Networking

Network Requirements

When the virtual appliance is started for the first time it will automatically try to acquire an IP address using DHCP. If it is able to successfully acquire an address, it will be displayed on the VM console along with the fallback IP address: 10.10.10.2. However, if there is no DHCP server available on the network only the 10.10.10.2 IP address will be displayed.

The 10.10.10.2 address is a fallback address enabling communication with the virtual appliance when no DHCP services are available. This address should be used temporarily to set a static IP address if no DHCP is available. To do this, ensure that the client connecting to this address is on the same network by assigning it a suitable IP address (e.g. 10.10.10.3/24).

Note: The appliance uses three internal networks:

  • docker_gwbridge - 10.254.0.0/22
  • ingress - 10.254.4.0/25
  • docker0 - 10.254.4.128/25

You need to ensure that any network you use does not have an IP address conflict with anything in the range: 10.254.0.0 to 10.254.4.255.

Configure Static IP

The virtual appliance can be configured to work on any IP network.

Setting a static IP requires three parameters: the IP address, subnet mask and default gateway.
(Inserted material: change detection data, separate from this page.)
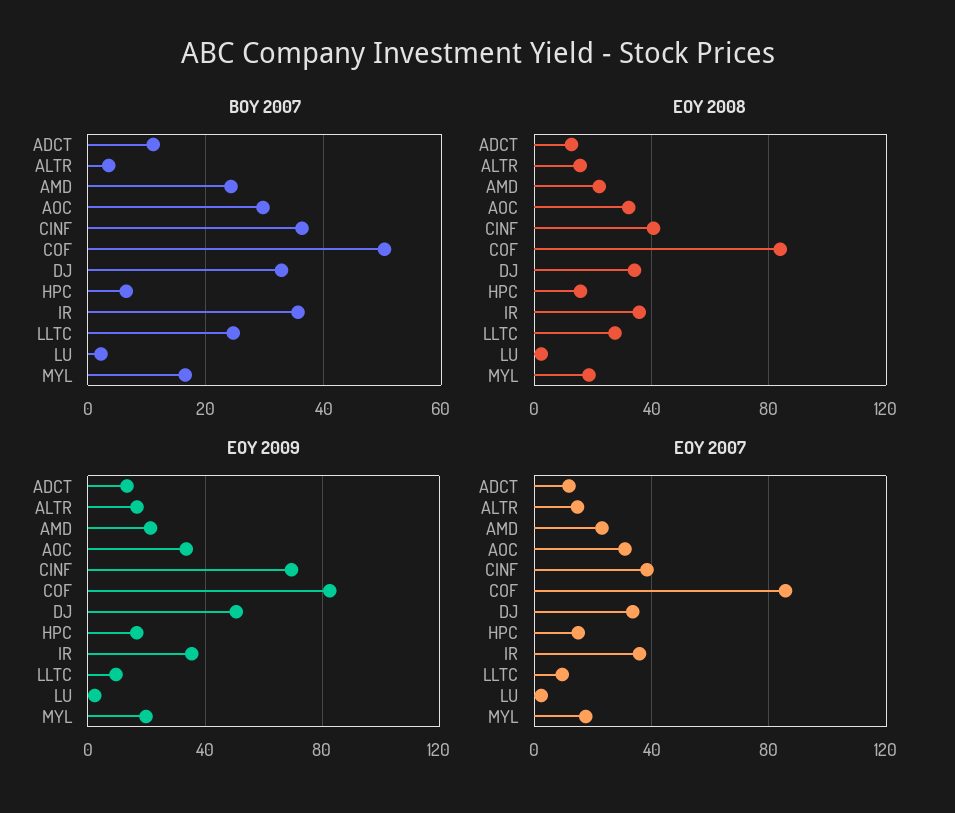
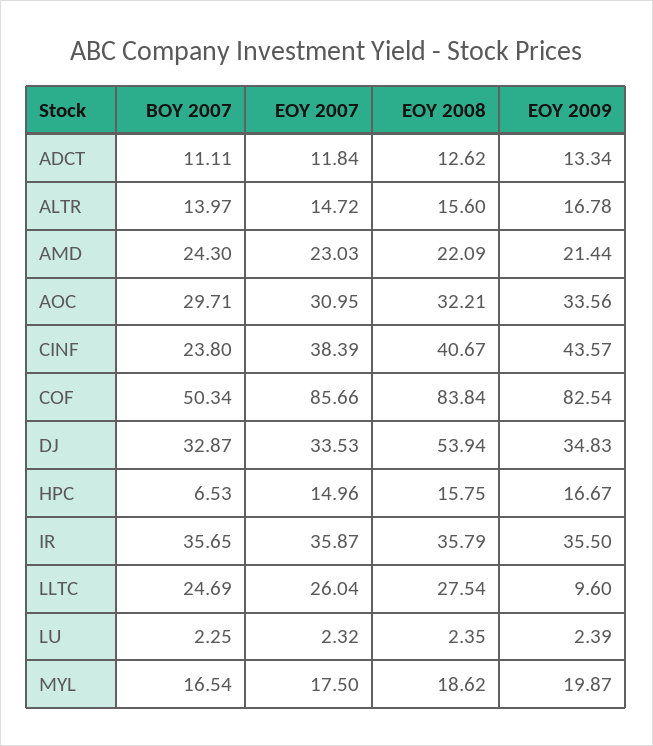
BOY 2007, ALTR: 4 -> 13.97
BOY 2007, CINF: 36 -> 23.8
EOY 2008, DJ: 35 -> 53.94
EOY 2009, CINF: 70 -> 43.57
EOY 2009, DJ: 50 -> 34.83
EOY 2007, LLTC: 10 -> 26.04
You set the static IP address like this:

curl -L -X POST "http://${APPLIANCE_HOST}:8080/v1/management/host/setipaddress" \
   -H 'Accept: application/json' \
   -H 'Content-Type: application/json' \
   -d '{
       "address": "192.168.128.160",
       "netmask": "255.255.255.0",
       "gateway": "192.168.128.1"
    }' \
   | jq

Note: Once the POST is sent, the virtual appliance will automatically reboot. Check the console (or make an API call) to verify the new IP address has taken affect.

Configure DHCP

You can also change back to using DHCP. Before undertaking this, ensure the network the virtual appliance is on has DHCP enabled.
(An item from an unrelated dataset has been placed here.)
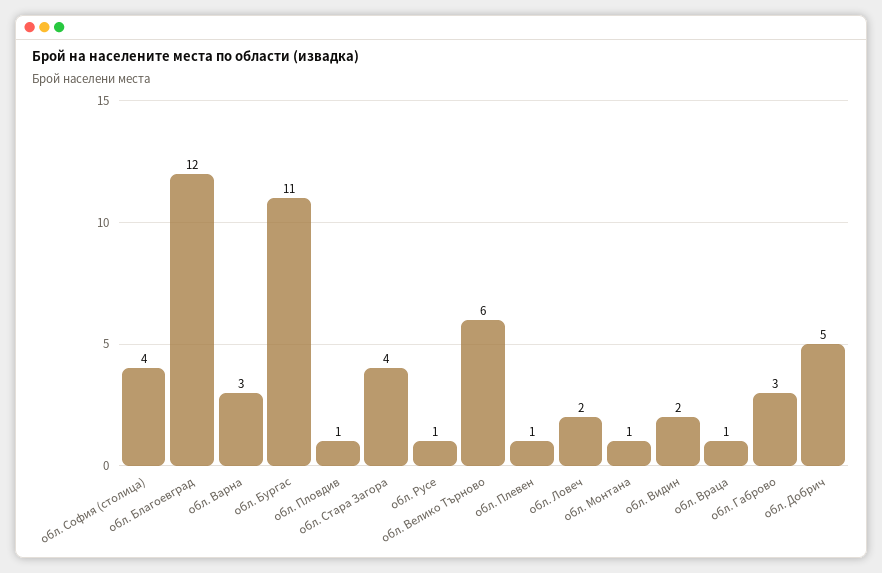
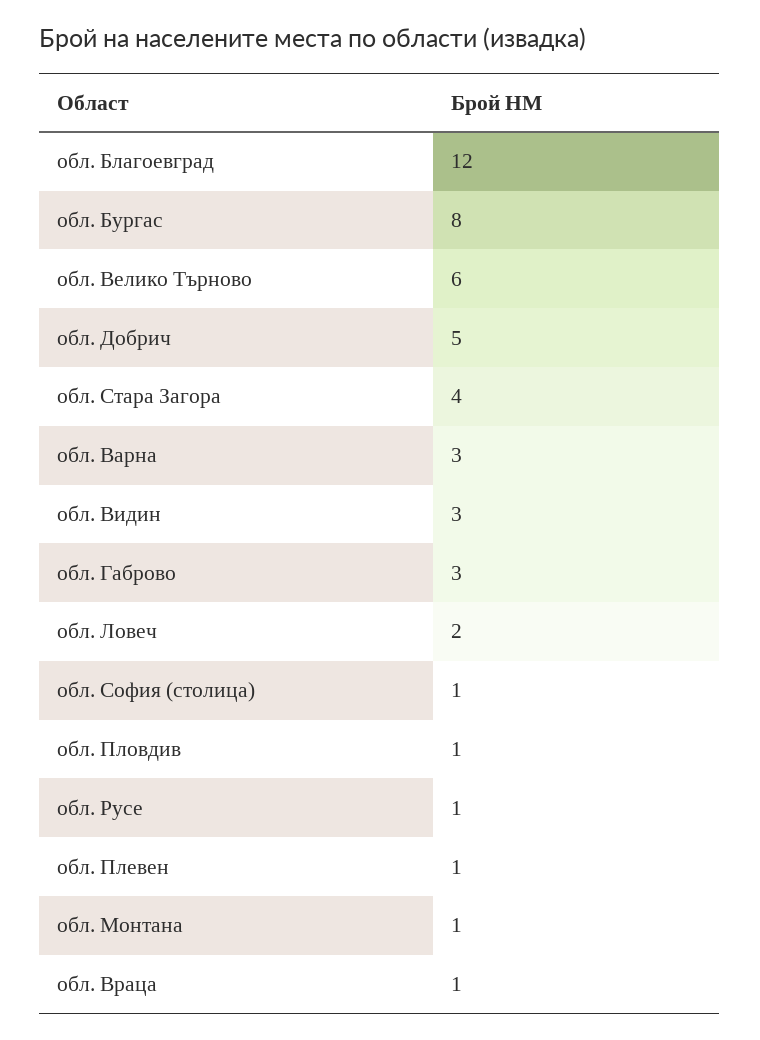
обл. София (столица): 4 -> 1
обл. Бургас: 11 -> 8
обл. Видин: 2 -> 3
curl -L -X POST "http://${APPLIANCE_HOST}:8080/v1/management/host/setdhcp" \
  -H 'Accept: application/json'

NOTE: once submitted, the virtual appliance will automatically reboot. Check the console to verify the new IP address has taken affect.

Firewall Ports

There are several firewall rules that may need to be enabled to ensure the communication can be made to the virtual appliance:

  • 8080/TCP - Used for the Management API to manage the virtual appliance
  • 3000/TCP - Monitoring API
  • 8082/TCP - Speech API for submitting jobs (Batch Appliance only)
  • 9000/TCP - WebSockets Speech API for submitting jobs (Realtime Appliance only)
  • 443/TCP - HTTPS access to the above APIs

Using Proxies

If the network that you are deploying your appliance into does not have a direct route to the Internet, you may need to use a proxy server in order to talk to the cloud-based license service. See the relevant section in Licensing (below) for details on how to set this up.